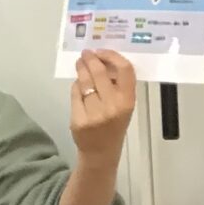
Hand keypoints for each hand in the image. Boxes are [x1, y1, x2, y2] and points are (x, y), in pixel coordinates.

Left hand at [69, 50, 137, 167]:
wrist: (101, 152)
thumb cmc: (115, 125)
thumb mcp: (124, 105)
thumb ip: (118, 86)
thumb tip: (104, 61)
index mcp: (128, 101)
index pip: (124, 70)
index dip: (112, 56)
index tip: (102, 52)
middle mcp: (112, 106)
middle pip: (100, 73)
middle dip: (91, 59)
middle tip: (86, 53)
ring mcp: (94, 114)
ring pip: (85, 82)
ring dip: (81, 69)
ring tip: (80, 63)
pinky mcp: (78, 120)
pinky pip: (75, 95)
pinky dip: (76, 87)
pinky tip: (78, 84)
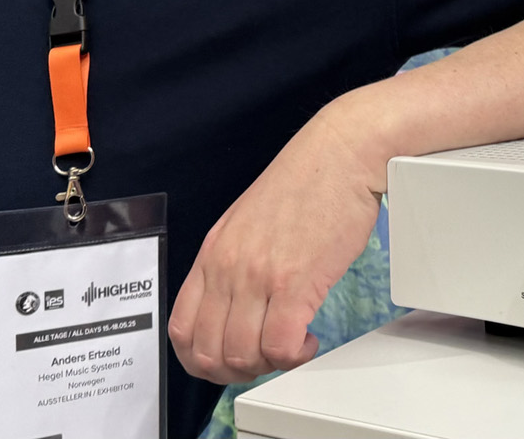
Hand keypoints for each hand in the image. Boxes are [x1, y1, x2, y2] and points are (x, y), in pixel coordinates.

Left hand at [168, 106, 381, 383]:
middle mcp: (228, 267)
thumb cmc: (307, 182)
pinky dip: (294, 356)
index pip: (181, 329)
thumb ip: (236, 262)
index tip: (228, 361)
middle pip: (209, 352)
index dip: (201, 360)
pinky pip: (280, 345)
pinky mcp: (295, 282)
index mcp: (213, 253)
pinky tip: (308, 340)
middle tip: (264, 359)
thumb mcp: (250, 222)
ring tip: (291, 346)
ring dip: (269, 364)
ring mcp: (258, 276)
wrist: (342, 153)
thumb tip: (236, 305)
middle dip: (236, 371)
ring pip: (242, 355)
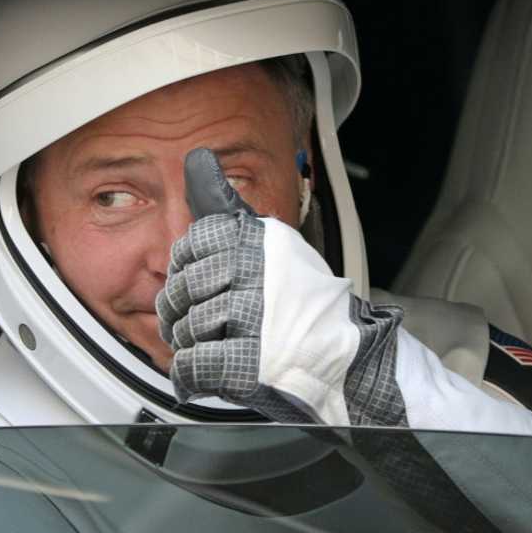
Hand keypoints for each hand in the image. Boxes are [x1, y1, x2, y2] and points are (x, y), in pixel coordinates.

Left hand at [156, 148, 407, 425]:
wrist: (348, 354)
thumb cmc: (302, 300)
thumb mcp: (267, 240)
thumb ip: (223, 204)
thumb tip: (197, 158)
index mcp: (257, 237)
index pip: (191, 244)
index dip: (190, 269)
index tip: (206, 282)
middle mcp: (255, 270)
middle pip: (184, 288)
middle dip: (184, 311)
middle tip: (202, 322)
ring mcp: (253, 317)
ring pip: (187, 327)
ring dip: (192, 344)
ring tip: (214, 346)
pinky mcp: (249, 362)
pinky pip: (193, 364)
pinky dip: (192, 375)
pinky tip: (208, 372)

● To do
Write the lines from the one containing "thumb mcp: (124, 105)" through the end of the data above exactly as they appear, and do not carry over any picture.

● Response below
thumb mcp: (124, 105)
thumb ip: (118, 86)
thumb tip: (104, 61)
index mcp: (128, 101)
index pip: (124, 70)
index dip: (112, 56)
index tip: (102, 52)
middle mcp: (112, 106)
middle pip: (100, 73)
middle dip: (91, 59)
middle tip: (86, 53)
ring mcp: (94, 114)
ring pip: (85, 82)
ring dip: (81, 69)
ring tip: (80, 63)
pinky mcp: (78, 120)
pinky pip: (75, 95)
pinky dip: (76, 87)
pinky tip: (78, 84)
Hand keypoints for each hand in the image. Boxes are [x1, y1, x2, y2] and points are (x, y), in pixel coordinates.

Left hand at [168, 106, 381, 383]:
middle mcp: (228, 267)
thumb cmc: (307, 182)
pinky dip: (294, 356)
index pip: (181, 329)
thumb ip: (236, 262)
index tip: (228, 361)
middle pip: (209, 352)
index dip: (201, 360)
pinky pip: (280, 345)
pinky mcp: (295, 282)
index mcp: (213, 253)
pinky tip: (308, 340)
middle tip: (264, 359)
thumb mcp: (250, 222)
ring tip: (291, 346)
ring dip: (269, 364)
ring mcp: (258, 276)
wrist: (342, 153)
thumb tip: (236, 305)
middle dip: (236, 371)
ring pip: (242, 355)
Hand keypoints for each hand in the image. Boxes are [x1, y1, x2, y2] and points are (x, y), in pixel coordinates.

Left hand at [156, 148, 407, 425]:
wrist: (348, 354)
thumb cmc: (302, 300)
thumb mcp: (267, 240)
thumb ip: (223, 204)
thumb tip: (197, 158)
index mcp: (257, 237)
index pip: (191, 244)
index dip: (190, 269)
index tip: (206, 282)
middle mcp: (255, 270)
middle pip: (184, 288)
middle dip: (184, 311)
middle tip: (202, 322)
ring mcp: (253, 317)
ring pip: (187, 327)
ring dip: (192, 344)
ring tip: (214, 346)
pinky mcp: (249, 362)
pinky pip: (193, 364)
pinky dip: (192, 375)
pinky tip: (208, 372)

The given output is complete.